▸ EXERCISE TASK A: List every compliance standard that the article on penetration testing gives as an example.
▸ EXERCISE TASK B: In the article on penetration testing, write out everything from "Penetration testers can’t" down to "the company staff.".
▸ EXERCISE TASK C: Put this sentence from the article on penetration testing into Spanish: "This trusted professional, called a pentester, may be a part of the internal security team or hired through an external company."

=== DOCUMENT EXTRACT ===

Businesses often perceive vulnerability scanning as an alternative to penetration testing. This perception is wrong. An organization conscious of cybersecurity must include both these activities in their business processes and make sure that they work in unison. Missing out on one of them greatly decreases the security posture, both for web application security and network security. Penetration tests and vulnerability scans are also perceived separately as compliance requirements (for example, for the Payment Card Industry Data Security Standard – PCI DSS, ISO 27001, or HIPAA compliance). Let’s have a look at the key differences between penetration testing and vulnerability scanning and their place in the cybersecurity ecosystem.

What is penetration testing?

During a penetration test, a trusted professional imitates the activities of a real-world black-hat hacker and attempts to find potential vulnerabilities and misconfigurations, exploit weaknesses, and infiltrate business assets by using manual tests. Such tests are designed to work exactly like cyberattacks but are carefully prepared not to impact information security. This trusted professional, called a pentester, may be a part of the internal security team or hired through an external company. If the penetration test results in a security breach, the security professional provides detailed vulnerability assessment and penetration testing reports so that the business may eliminate the vulnerability that led to the breach.

For many reasons, businesses often choose to outsource penetration tests. First of all, an external entity has a more objective perception of the tested systems. Second of all, not many businesses can find security professionals specializing in pen testing, employ them full-time, and provide them with enough work on a regular basis. Third of all, a business that provides comprehensive security services including risk assessment and penetration testing services has much more experience and a much larger expert base.

Penetration testers can’t automate their work. They use some security tools such as manual vulnerability assessment and penetration testing tools to perform attacks (for example, Metasploit). They may also use techniques such as social engineering (including phishing) to evaluate the security posture of the company staff.

=== DATA ENTRIES ===

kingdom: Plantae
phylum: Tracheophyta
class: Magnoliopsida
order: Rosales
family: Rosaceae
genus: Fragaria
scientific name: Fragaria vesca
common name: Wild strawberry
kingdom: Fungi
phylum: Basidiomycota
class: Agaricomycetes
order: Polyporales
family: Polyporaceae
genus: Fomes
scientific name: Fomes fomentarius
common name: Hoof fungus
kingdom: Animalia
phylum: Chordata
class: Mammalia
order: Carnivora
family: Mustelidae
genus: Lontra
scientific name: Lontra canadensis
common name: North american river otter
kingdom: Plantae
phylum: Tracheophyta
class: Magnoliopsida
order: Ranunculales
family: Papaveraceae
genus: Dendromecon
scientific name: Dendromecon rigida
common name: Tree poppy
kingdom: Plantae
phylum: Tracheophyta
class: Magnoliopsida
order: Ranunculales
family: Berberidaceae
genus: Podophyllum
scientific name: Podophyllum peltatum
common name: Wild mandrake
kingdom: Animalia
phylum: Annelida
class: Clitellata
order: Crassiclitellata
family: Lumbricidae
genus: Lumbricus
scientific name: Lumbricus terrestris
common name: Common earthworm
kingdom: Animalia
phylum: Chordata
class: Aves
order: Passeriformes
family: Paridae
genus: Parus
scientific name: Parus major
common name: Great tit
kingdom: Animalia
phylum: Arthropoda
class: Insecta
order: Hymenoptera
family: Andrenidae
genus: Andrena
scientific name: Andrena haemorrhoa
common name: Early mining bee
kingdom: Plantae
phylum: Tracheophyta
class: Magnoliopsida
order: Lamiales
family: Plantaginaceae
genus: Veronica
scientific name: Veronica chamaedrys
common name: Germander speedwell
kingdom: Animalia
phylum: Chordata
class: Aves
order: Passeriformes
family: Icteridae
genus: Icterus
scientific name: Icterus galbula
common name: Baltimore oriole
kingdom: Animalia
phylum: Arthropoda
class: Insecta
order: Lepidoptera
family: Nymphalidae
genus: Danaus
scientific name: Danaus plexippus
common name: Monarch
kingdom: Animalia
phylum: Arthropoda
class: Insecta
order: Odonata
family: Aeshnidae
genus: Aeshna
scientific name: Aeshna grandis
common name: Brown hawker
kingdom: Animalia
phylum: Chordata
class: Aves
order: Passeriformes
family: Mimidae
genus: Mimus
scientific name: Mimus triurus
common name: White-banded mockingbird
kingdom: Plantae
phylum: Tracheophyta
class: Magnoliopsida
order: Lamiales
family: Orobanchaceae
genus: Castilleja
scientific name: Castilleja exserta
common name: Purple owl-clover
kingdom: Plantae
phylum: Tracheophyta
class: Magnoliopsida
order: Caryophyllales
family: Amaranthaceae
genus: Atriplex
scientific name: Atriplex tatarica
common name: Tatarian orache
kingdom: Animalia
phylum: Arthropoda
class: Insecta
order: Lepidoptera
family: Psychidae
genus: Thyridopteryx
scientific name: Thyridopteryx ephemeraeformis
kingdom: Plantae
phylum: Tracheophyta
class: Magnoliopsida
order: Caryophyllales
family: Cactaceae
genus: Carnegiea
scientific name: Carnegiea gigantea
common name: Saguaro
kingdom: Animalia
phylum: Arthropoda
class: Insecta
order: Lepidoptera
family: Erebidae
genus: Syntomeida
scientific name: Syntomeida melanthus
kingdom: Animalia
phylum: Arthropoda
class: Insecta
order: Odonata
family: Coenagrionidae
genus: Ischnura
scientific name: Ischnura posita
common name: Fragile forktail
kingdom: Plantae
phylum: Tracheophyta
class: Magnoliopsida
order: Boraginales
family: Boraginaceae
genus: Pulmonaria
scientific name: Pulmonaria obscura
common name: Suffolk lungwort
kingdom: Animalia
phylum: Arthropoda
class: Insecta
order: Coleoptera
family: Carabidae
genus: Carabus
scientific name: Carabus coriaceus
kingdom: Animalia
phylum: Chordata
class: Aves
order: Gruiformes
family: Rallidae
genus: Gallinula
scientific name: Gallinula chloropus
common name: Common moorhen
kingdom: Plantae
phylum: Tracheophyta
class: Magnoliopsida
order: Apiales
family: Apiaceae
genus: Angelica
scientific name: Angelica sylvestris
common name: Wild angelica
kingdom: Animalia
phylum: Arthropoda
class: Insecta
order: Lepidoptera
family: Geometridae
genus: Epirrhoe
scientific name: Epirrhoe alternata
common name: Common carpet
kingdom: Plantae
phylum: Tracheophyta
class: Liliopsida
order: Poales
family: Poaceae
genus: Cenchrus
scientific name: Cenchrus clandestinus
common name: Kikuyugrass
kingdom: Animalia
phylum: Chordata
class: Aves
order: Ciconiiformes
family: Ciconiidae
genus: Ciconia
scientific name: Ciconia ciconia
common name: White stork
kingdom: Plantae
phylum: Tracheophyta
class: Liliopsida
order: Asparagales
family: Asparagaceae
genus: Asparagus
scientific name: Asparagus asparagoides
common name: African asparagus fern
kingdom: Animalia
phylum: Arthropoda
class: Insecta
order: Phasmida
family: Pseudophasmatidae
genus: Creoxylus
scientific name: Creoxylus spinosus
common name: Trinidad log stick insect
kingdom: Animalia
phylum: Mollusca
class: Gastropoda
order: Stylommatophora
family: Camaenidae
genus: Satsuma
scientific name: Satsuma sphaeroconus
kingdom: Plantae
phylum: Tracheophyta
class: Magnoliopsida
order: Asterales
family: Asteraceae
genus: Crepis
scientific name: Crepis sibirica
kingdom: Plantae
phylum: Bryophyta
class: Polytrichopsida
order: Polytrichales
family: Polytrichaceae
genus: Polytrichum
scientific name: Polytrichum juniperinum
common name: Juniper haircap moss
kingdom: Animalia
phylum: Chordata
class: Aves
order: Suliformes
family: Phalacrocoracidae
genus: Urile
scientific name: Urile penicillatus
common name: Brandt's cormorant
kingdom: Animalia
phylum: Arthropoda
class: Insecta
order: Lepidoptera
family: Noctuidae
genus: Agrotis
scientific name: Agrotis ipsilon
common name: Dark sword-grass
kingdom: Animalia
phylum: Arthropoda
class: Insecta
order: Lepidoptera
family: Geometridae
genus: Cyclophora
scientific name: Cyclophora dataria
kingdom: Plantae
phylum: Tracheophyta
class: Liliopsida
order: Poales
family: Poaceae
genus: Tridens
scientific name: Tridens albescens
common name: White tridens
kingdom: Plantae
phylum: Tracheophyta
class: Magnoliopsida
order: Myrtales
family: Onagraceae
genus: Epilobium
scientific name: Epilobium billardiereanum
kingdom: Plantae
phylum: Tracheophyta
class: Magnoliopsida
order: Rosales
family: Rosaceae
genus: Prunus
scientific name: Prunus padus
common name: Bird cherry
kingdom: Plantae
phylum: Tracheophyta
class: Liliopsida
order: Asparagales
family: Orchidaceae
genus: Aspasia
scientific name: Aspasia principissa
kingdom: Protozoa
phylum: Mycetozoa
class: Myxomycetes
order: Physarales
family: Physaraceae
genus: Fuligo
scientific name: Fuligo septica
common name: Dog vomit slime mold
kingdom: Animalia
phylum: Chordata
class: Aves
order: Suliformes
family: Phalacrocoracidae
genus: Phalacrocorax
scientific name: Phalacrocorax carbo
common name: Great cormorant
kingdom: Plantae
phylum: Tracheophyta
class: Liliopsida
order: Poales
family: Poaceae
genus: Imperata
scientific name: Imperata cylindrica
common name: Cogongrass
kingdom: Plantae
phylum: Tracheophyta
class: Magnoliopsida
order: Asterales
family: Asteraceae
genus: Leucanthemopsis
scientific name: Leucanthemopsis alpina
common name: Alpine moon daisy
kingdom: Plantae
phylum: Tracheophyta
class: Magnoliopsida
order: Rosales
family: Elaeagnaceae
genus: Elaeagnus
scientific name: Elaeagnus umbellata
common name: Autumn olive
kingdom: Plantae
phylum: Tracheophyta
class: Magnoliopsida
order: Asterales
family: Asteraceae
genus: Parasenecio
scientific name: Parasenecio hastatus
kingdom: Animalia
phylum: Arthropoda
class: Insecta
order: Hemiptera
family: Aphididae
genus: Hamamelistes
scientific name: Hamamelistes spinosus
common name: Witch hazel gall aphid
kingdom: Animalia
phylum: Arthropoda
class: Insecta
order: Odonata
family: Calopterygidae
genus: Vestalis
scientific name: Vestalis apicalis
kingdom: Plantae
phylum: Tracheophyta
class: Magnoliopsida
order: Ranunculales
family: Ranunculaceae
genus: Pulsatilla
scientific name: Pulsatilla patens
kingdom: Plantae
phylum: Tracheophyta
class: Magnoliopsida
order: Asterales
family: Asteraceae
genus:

===

▸ CORRECT ANSWER A: Payment Card Industry Data Security Standard (PCI DSS), ISO 27001, HIPAA

▸ CORRECT ANSWER B:
Penetration testers can’t automate their work. They use some security tools such as manual vulnerability assessment and penetration testing tools to perform attacks (for example, Metasploit). They may also use techniques such as social engineering (including phishing) to evaluate the security posture of the company staff.

▸ CORRECT ANSWER C: Este profesional de confianza, llamado pentester, puede formar parte del equipo de seguridad interno o ser contratado a través de una empresa externa.